Figura 2. Médias preditas e intervalos de confiança a 95% para as variáveis “número de sequências” (sequences), “largura da sequência” (sequence width), “comprimento da sequência” (sequence length) e “duração da sequência” (sequence time) na LaLiga de 2008/09 a 2020/21, de acordo com o modelo linear generalizado misto. *Significativamente diferente da temporada 2008/2009 (teste de Fisher para diferenças mínimas significativas; p < 0,05) (adaptado de González-Rodenas et al., 2023).

 

Em comparação com a época 2008/09, o número de sequências ofensivas começou a decrescer na época 2016/17 e obteve os valores mais baixos nas últimas 5 temporadas investigadas. A largura das sequências ofensivas permaneceu estável ao longo das épocas, com valores médios a rondar os 34 metros. O comprimento das sequências exibiu uma tendência decrescente a partir da época 2014/15. Por sua vez, a duração média das sequências ofensivas demonstrou uma tendência crescente, particularmente, de 2014/15 em diante, quando o tempo médio das sequências ofensivas aumentou de 6,4 segundos para 8,3 (+33,3%).

 

·     Performance relativa à ação de passe

A Figura 3 mostra que o número total de passes (+18,7%), a precisão do passe (+6,8%) e o número de passes por sequência ofensiva (+34,4%) registaram uma tendência constante de incremento ao longo das épocas examinadas. Por seu turno, a velocidade de progressão direta evidenciou uma tendência decrescente, especialmente da época 2013/14 em diante.

§ **Lista de registos**:
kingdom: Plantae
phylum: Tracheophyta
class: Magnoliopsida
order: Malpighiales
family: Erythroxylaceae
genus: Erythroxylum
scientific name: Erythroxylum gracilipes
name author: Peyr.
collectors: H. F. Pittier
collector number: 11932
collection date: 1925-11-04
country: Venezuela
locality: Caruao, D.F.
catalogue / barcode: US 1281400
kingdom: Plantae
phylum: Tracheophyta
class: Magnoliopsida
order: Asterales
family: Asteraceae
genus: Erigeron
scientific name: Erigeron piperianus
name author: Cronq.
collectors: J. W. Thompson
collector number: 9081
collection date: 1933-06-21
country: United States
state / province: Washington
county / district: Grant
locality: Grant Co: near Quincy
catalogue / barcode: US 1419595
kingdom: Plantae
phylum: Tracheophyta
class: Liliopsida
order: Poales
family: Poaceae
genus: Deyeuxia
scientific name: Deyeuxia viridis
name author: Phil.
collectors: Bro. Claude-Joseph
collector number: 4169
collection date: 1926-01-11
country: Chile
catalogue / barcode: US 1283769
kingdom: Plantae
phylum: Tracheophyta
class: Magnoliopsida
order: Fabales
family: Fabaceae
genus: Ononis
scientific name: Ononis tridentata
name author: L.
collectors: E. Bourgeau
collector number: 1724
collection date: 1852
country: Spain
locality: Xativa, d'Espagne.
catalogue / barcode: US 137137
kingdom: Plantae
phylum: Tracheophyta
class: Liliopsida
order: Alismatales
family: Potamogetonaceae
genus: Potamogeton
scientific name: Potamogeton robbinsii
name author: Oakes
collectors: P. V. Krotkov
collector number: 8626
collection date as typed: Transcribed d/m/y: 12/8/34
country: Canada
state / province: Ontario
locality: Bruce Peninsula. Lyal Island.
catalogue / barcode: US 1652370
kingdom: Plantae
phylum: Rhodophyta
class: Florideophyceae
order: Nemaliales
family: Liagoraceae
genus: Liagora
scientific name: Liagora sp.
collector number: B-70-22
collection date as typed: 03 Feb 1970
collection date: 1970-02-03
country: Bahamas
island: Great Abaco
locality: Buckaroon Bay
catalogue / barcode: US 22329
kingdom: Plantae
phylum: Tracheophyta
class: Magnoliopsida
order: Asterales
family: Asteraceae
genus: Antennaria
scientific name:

§ **Instruções**:
1 - No texto sobre as sequências ofensivas na LaLiga, qual é o valor médio aproximado da largura dessas sequências?
2 - Enumere as medidas relativas ao passe que, segundo o texto sobre a LaLiga, registaram uma tendência constante de incremento, indicando a percentagem de cada uma.

§ **Soluções do exercício**:
1 - A largura média das sequências ofensivas rondava os 34 metros.

2 -
- Número total de passes: +18,7%
- Precisão do passe: +6,8%
- Número de passes por sequência ofensiva: +34,4%